The ancestor of today’s trendy avocado was very small – no more than 6cm wide – with a pit that took up almost all of the interior space (80%), a hard shell, and a rather bad-tasting flesh.
After a lot of manipulation, our avocado now has a soft skin that can be easily peeled, a tasty flesh, and a reduced kernel size. It takes 10 wild avocadoes to get the same amount of flesh found in a modern avocado!
Suggestion: favor organic and small avocados.
This one is going to shock you! Here’s what a wild peach looked like in ancient times! As you can see, it’s a far cry from the juicy peach we eat nowadays.
Back then, the pit took up more than a third of the fruit, the flesh had quite an average taste, and it was not very juicy.
After hundreds of years of crossbreeding (I am not talking about GMOs here), we have a fruit whose pit size has been greatly reduced from 34% of the fruit to less than 10% of the fruit.
As far as size goes, the new fruit is 64 times larger than its ancestor (which also speaks to the increase in our portion sizes!), and the fruit is 27% juicier.
Suggestion: buy your peaches at local farmers’ markets and look for ancient species which are bound to be organic (it’s rare that a producer of ancient species uses pesticides).
The name reveals its origins: also called “aubergine” in French which comes from the Arabic “al-bâdinjân”, meaning “egg plant”. Why? Because the ancestor of this long purple fruit we know today was actually white and shaped like an egg, with a little green cap!
Due to crossbreeding in China and India, the fruit has evolved to have more flesh and a better taste. The parent plant of the eggplant was so bitter that it was actually only used for medicinal purposes. Only much later, once the aftertaste had been corrected, did the eggplant return to our diet in Asia and the Mediterranean region.
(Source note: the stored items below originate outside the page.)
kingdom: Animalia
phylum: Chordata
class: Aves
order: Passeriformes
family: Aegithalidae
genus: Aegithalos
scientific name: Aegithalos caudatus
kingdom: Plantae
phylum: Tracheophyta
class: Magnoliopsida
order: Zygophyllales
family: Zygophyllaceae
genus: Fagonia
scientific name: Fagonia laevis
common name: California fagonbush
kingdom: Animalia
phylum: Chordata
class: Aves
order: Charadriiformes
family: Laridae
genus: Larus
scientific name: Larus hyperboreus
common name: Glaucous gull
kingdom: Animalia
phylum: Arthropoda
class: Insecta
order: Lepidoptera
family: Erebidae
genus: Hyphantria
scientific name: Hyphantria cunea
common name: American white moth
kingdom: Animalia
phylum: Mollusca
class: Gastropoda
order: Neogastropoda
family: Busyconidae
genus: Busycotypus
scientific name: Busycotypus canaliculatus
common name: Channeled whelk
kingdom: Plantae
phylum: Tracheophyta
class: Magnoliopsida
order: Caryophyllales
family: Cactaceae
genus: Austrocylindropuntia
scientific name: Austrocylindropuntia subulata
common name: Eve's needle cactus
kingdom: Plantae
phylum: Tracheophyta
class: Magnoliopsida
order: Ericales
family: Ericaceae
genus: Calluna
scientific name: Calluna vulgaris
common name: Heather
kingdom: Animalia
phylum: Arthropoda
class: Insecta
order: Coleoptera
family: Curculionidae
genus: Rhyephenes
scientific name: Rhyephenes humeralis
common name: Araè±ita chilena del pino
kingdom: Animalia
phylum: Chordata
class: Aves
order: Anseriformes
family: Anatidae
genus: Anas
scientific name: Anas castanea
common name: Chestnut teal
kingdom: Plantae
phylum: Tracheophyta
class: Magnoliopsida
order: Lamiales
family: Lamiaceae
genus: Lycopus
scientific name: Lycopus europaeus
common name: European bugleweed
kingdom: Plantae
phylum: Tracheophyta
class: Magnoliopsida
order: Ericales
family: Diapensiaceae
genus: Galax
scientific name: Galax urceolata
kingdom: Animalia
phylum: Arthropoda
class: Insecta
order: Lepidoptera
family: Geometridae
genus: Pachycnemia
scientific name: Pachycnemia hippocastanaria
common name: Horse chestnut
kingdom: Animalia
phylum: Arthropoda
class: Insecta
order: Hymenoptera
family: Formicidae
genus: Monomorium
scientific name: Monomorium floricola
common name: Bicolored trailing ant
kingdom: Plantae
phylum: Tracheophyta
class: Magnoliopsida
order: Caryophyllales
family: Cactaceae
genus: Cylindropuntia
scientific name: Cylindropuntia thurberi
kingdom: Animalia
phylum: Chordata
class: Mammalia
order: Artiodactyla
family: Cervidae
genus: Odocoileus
Suggestion: favor small eggplants (more taste) and try the Asian species which come in different colors and surprising shapes. Purchasing diverse products encourages farmers to produce more choices!
From a botanical point of view, strawberries are not even berries! The strawberry is called an “aggregate fruit”; by definition a berry is a fruit that carries its seeds inside, which is not the case of the strawberry. The small seed-like bits on the surface of the strawberries are called “achenes”, and are in fact microscopic fruits that themselves contain the actual strawberry seeds!
The strawberry is one of the few fruits that has deteriorated through manipulation and crossbreeding. We went from the very tasty wild strawberry – though with a low yield and no resistance to disease and conservation – to a large and rather tasteless fruit.
And how did we get here? Thanks to a French spy who was on a mission to Chile and brought back seedlings of large white strawberries. These were crossbred with wild strawberries and thus was born the fruit as you know it.
Suggestion: choose wild strawberries when they are in season, avoid large tasteless strawberries, and choose ancient species.
Now you know a little more about the ancestors of some common fruits and vegetables and the fascinating story of their evolution. But I’ve got to leave you with one more fact that will blow your mind: the banana is actually a berry, and I’m not joking!